At a practical level these three issues comprise a package of reforms that the Secretary-General has prepared for world leaders which have clear linkages. For example, the report suggests that commitments to ODA be among the criteria for Security Council membership - so there are clear incentives for the development community to concern itself with some of the broader issues raised in the report over the next few months.
As the Secretary-General has made clear, if we are to build a world in which people are able to live free from want, as well as free from fear and a life lived in dignity, it will require action by both developed and developing countries. The Secretary-General has called for every developing country to adopt a comprehensive national strategy bold enough to achieve the MDGs by 2015, to mobilize all its resources behind that strategy, as well as to improve its governance, support the rule of law and tackle corruption. And he has asked every developed country to support those strategies by increasing the amount spent on development and debt relief, and by taking action to reform world trade.
At the same time as it is clear that an immediate scale up in development assistance is critical if the MDGs are to be achieved by the 2015 deadline, it is equally the case that urgent steps need to be taken to increase the quality, transparency and accountability of ODA. Today, this is a common agenda shared by the UN and other multilateral institutions, and by developing and donor countries alike, as demonstrated in the recent Paris Declaration on Aid Effectiveness, where ministers agreed to take comprehensive and measurable actions to reform the ways aid is delivered and managed.
In securing this global deal between the developing and developed world, to build one world of shared prosperity and security, donor countries have specifically been asked in the Secretary-General’s report to set timetables and monitorable targets for aligning their aid delivery mechanisms with partner country systems around MDG-based national strategies.
The United Nations, through its operational country based agencies has an important role to play in this changing aid architecture.

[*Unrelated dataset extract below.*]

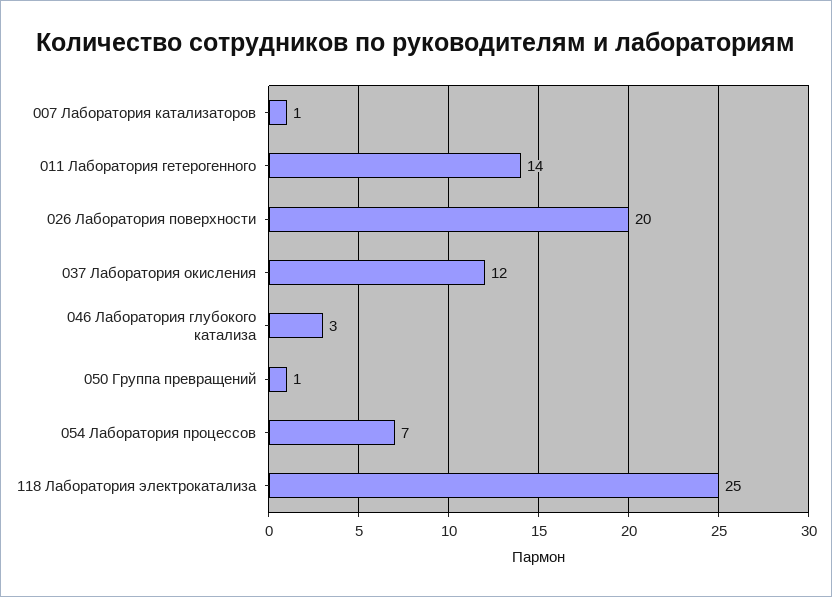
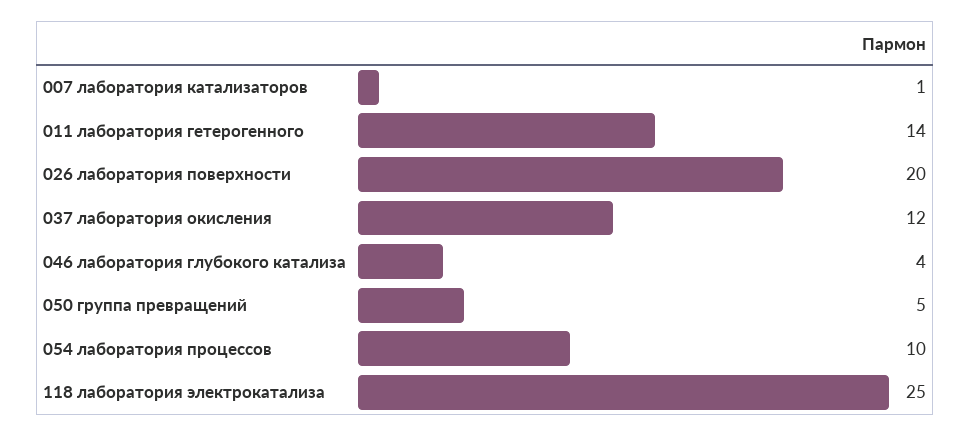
046 Лаборатория глубокого катализа: 3 -> 4
050 Группа превращений: 1 -> 5
054 Лаборатория процессов: 7 -> 10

While our contribution may not be that of a traditional donor, the UN is uniquely placed to facilitate the convening of all stakeholders, to help to manage negotiations, to provide solid, evidence-based policy advice with a legitimacy based on the UN's international experience, normative and human rights-based work and access to best practice, and to help build the capacity of national actors in their vital ownership and management roles in realising the MDGs.
We have a unique opportunity to be part of the gathering momentum this year to break the back of extreme poverty and insecurity in our world. It is an opportunity none of us can afford to miss.
Mark Malloch Brown is Administrator of the United Nations Development Programme and Chief of Staff to the United Nations Secretary-General.